9 And when they had known the grace that was given to me, James and Cephas and John, who seemed to be pillars, gave to me and Barnabas the right hands of fellowship: that we should go unto the Gentiles, and they unto the circumcision:
Topluluğun direkleri sayılan Yakup, Kefas ve Yuhanna bana bağışlanan lütfu sezince paydaşlığımızın işareti olarak bana ve Barnaba'ya sağ ellerini uzattılar. Öteki uluslara bizlerin, Yahudiler'e kendilerinin gitmesini uygun gördüler.
10 Only that we should be mindful of the poor: which same thing also I was careful to do.
Ancak yoksulları anımsamamızı istediler. Zaten ben de bunu yapmaya gayret ediyordum.
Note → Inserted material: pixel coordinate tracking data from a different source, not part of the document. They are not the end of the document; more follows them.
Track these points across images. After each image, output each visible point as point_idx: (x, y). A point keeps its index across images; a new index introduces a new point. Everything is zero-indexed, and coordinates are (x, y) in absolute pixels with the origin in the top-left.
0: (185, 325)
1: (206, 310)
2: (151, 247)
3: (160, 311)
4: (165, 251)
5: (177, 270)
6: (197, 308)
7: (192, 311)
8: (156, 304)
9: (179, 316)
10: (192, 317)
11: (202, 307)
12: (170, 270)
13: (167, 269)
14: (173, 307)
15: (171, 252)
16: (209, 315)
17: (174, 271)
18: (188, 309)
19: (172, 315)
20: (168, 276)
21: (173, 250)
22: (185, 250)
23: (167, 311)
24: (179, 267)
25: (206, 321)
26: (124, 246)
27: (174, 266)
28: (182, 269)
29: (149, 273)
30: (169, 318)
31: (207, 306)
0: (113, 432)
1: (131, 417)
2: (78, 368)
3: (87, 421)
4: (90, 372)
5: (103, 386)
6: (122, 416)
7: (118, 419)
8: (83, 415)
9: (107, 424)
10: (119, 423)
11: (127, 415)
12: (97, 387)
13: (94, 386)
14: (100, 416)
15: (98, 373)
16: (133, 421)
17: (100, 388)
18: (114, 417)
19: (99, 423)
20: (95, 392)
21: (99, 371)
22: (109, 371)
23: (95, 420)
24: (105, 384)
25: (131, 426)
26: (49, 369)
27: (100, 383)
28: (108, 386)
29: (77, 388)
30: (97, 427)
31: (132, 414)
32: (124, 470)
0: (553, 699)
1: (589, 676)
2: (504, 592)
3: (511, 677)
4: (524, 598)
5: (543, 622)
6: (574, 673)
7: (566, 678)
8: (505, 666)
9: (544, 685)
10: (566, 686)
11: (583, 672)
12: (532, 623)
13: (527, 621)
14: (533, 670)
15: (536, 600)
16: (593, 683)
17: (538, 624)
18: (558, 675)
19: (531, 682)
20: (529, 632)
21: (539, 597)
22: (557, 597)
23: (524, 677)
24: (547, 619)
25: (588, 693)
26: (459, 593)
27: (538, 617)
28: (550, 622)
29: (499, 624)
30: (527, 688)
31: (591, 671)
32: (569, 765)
11 But when Cephas was come to Antioch, I withstood him to the face, because he was to be blamed.
Ne var ki, Kefas Antakya'ya geldiği zaman, suçlu olduğu için ona açıkça karşı geldim.
12 For before that some came from James, he did eat with the Gentiles: but when they were come, he withdrew and separated himself, fearing them who were of the circumcision.
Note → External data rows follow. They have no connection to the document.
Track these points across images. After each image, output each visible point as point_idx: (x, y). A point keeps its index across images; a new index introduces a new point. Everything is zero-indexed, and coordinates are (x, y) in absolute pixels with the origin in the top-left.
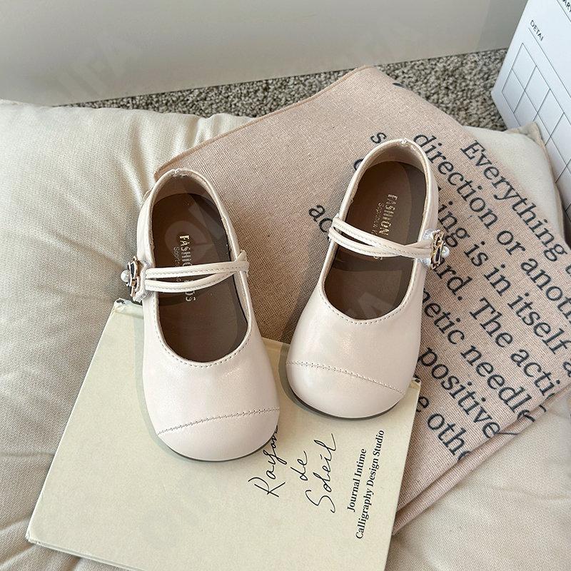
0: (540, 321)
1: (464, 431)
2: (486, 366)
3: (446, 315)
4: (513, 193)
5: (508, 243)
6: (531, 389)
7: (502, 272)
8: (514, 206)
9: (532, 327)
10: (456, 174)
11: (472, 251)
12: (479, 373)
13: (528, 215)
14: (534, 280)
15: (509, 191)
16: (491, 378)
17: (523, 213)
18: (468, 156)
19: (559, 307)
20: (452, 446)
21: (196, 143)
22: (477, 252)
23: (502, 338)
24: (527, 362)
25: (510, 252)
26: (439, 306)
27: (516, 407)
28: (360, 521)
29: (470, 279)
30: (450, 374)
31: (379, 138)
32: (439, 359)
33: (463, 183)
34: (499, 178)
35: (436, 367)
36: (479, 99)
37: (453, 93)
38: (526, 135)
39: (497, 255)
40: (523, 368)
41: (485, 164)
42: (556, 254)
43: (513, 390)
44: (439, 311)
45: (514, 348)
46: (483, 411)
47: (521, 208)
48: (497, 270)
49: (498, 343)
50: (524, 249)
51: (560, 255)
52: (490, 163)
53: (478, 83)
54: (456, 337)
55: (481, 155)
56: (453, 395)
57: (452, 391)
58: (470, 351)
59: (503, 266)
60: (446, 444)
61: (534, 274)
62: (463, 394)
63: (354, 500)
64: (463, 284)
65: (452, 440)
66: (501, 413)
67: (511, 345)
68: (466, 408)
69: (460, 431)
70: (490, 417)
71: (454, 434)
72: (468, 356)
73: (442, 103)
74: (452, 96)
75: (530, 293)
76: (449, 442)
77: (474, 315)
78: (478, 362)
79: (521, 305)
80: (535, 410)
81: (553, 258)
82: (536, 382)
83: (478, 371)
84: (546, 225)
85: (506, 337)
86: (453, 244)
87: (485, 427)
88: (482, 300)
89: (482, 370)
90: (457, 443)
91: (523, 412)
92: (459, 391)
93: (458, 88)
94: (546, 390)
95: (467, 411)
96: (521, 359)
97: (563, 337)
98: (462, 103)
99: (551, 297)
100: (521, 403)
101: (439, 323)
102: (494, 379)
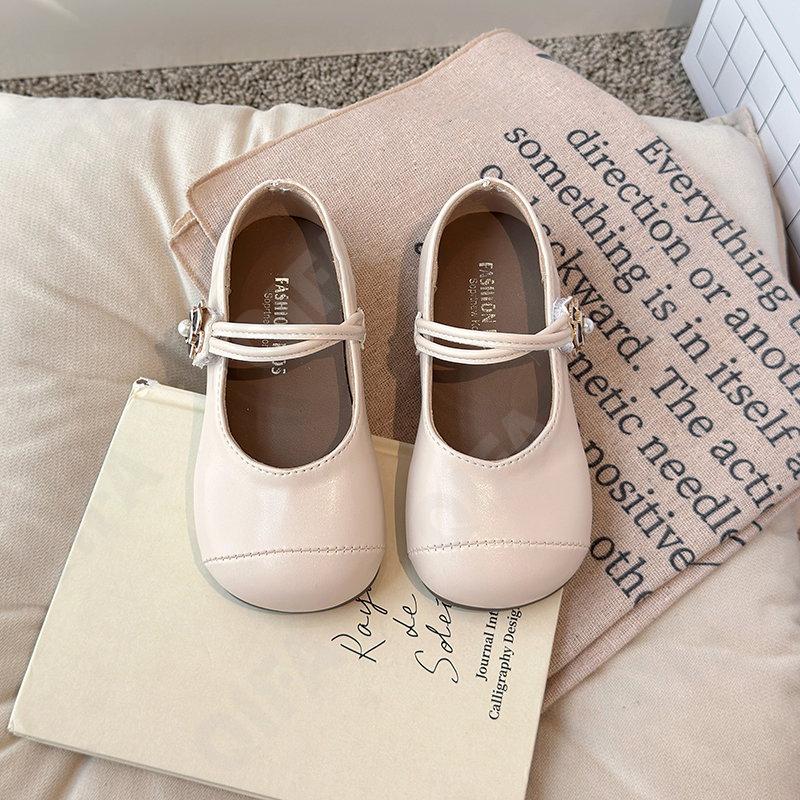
0: (753, 398)
1: (642, 562)
2: (674, 465)
3: (616, 393)
4: (712, 213)
5: (705, 286)
6: (740, 499)
7: (698, 328)
8: (714, 232)
9: (741, 407)
10: (629, 185)
11: (653, 298)
12: (665, 477)
13: (734, 245)
14: (744, 339)
15: (707, 210)
16: (682, 482)
17: (727, 241)
18: (647, 159)
19: (781, 377)
20: (627, 583)
21: (249, 147)
22: (660, 300)
23: (697, 425)
24: (734, 458)
25: (708, 298)
26: (606, 380)
27: (718, 525)
28: (495, 694)
29: (650, 340)
30: (622, 479)
31: (517, 135)
32: (606, 457)
33: (640, 198)
34: (692, 191)
35: (602, 469)
36: (664, 75)
37: (626, 67)
38: (733, 126)
39: (690, 303)
40: (727, 467)
41: (671, 170)
42: (776, 301)
43: (715, 500)
44: (606, 387)
45: (714, 438)
46: (670, 531)
47: (725, 233)
48: (689, 326)
49: (691, 431)
50: (729, 295)
51: (781, 302)
52: (678, 168)
53: (662, 52)
54: (631, 424)
55: (665, 158)
56: (627, 510)
57: (626, 503)
58: (651, 444)
59: (699, 320)
60: (618, 581)
61: (744, 330)
62: (641, 507)
63: (485, 664)
64: (641, 347)
65: (626, 575)
66: (696, 535)
67: (711, 434)
68: (646, 528)
69: (637, 561)
70: (680, 541)
71: (628, 567)
72: (648, 452)
73: (611, 81)
74: (625, 72)
75: (738, 359)
76: (622, 578)
77: (657, 392)
78: (663, 460)
79: (725, 375)
80: (746, 528)
81: (771, 306)
82: (748, 488)
83: (663, 473)
84: (759, 259)
85: (703, 422)
86: (626, 288)
87: (673, 556)
88: (668, 370)
89: (669, 471)
90: (633, 579)
91: (729, 532)
92: (636, 503)
93: (633, 60)
94: (762, 499)
95: (647, 533)
96: (725, 454)
97: (786, 422)
98: (640, 82)
99: (769, 364)
100: (726, 520)
101: (605, 405)
102: (686, 484)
Çünkü Yakup'un yanından bazı adamlar gelmeden önce Kefas öteki uluslardan olanlarla birlikte yemek yerdi. Ama o adamlar gelince sünnet yanlılarından korkarak sünnetsizlerden uzaklaştı, onlarla yemek yemez oldu.
13 And to his dissimulation the rest of the Jews consented, so that Barnabas also was led by them into that dissimulation.
Öbür Yahudiler de onun gibi ikiyüzlülük ettiler. Sonunda Barnaba bile onların ikiyüzlülüğüne kapıldı.
14 But when I saw that they walked not uprightly unto the truth of the gospel, I said to Cephas before them all: If thou, being a Jew, livest after the manner of the Gentiles, and not as the Jews do, how dost thou compel the Gentiles to live as do the Jews?
Müjde gerçeğine uygun davranmadıklarını görünce hepsinin önünde Kefas'a şöyle dedim: “Yahudi olduğun halde Yahudi gibi değil, öteki uluslardan biri gibi yaşıyorsun, nasıl olur da ulusları Yahudi gibi yaşamaya zorlarsın?
15 We by nature are Jews, and not of the Gentiles sinners.
Doğuştan Yahudi olan bizler öteki uluslardan olan ‘günahlılar’ değiliz.
16 But knowing that man is not justified by the works of the law, but by the faith of Jesus Christ; we also believe in Christ Jesus, that we may be justified by the faith of Christ, and not by the works of the law: because by the works of the law no flesh shall be justified.
Yine de insanın Kutsal Yasa'nın gereklerini yaparak değil, İsa Mesih'e iman ederek aklandığını biliyoruz. Bunun için biz de Yasa'nın gereklerini yaparak değil, Mesih'e iman ederek aklanalım diye Mesih İsa'ya iman ettik. Çünkü hiç kimse Yasa'nın gereklerini yaparak aklanmaz.
17 But if while we seek to be justified in Christ, we ourselves also are found sinners; is Christ then the minister of sin? God forbid.
Mesih'te aklanmak isterken kendimiz günahlı çıkarsak, Mesih günahın yardakçısı mı olur? Kesinlikle hayır!
18 For if I build up again the things which I have destroyed, I make myself a prevaricator.
Yıktığımı yeniden kurarsam, yasayı çiğnediğimi kanıtlamış olurum.
19 For I, through the law, am dead to the law, that I may live to God: with Christ I am nailed to the cross.
Çünkü ben Tanrı için yaşamak üzere Yasa aracılığıyla Yasa karşısında öldüm.
20 And I live, now not I; but Christ liveth in me. And that I live now in the flesh: I live in the faith of the Son of God, who loved me, and delivered himself for me.
Mesih'le birlikte çarmıha gerildim. Artık ben yaşamıyorum, Mesih bende yaşıyor. Şimdi bedende sürdürdüğüm yaşamı, beni seven ve benim için kendini feda eden Tanrı Oğlu'na imanla sürdürüyorum.
21 I cast not away the grace of God. For if justice be by the law, then Christ died in vain.
Tanrı'nın lütfunu geçersiz saymış değilim. Çünkü aklanma Yasa aracılığıyla sağlanabilseydi, o zaman Mesih boş yere ölmüş olurdu.”